Pies na S1 w okolicy Bielska-Białej
Na portalu kontakt24.tvn24.pl pojawiła się relacja z niecodziennego wydarzenia, jakie miało miejsce na S1 w okolicy Bielska-Białej. Reporter 24 przysłał nagrania z czwartku 11 czerwca.
Pan Wojciech, który przesłał nagrania na kontakt24, poinformował, że podróżował w stronę Katowic ze swoją żoną i psem. W pewnym momencie za zakrętem zobaczył radiowóz i policjantów zatrzymujących ruch. Przyczyną był inny pies, który wbiegł na S1. Policjanci próbowali go złapać, by nie stało się nieszczęście.
Pan Wojciech oraz inny kierowca, który jechał po drodze S1, również przyłączyli się do akcji. "Razem z policjantami zaczęliśmy go zabezpieczać, bo gdyby piesek przebiegł jezdnię na drugą stronę, to byłaby miazga” – relacjonuje Reporter 24.
Czytaj także: Wzruszająca historia.
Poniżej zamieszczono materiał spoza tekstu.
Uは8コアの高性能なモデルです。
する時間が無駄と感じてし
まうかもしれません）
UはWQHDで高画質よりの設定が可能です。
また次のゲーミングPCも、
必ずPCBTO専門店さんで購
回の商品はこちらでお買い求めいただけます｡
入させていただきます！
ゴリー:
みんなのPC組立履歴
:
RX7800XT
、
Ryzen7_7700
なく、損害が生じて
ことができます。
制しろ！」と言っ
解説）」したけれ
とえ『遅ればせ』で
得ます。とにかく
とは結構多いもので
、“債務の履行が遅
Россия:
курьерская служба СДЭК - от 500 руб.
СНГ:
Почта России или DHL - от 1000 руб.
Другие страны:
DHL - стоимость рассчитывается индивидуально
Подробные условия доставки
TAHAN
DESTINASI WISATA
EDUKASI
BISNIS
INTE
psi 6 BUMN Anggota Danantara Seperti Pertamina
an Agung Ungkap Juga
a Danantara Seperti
Pies przebiegł 40 km za właścicielem, a po jego śmierci czekał pod domem
Pies nie chciał dać się złapać, był bardzo wystraszony. "Eskortowano” go więc do najbliższego zjazdu z S1, przez około 3 km. Policjanci zabezpieczali radiowozem trasę, którą biegł pies. Pomagał im też w tym pan Wojciech z żoną. "Raz ja wyskakiwałem z auta, raz żona” – podaje Reporter 24.
Przyznaje też, że ta historia była naprawdę poruszająca. "Kochamy psy. Żona udziela się w warszawskim schronisku "Na Paluchu". Chcieliśmy te filmy wysłać, bo zachowanie policjantów rozgrzało nasze serca, zwłaszcza jednego z nich, który na pewno musiał się nieźle zgrzać podczas tej akcji” – przyznał pan Wojciech, który przesłał nagrania na kontakt24.tvn24.pl.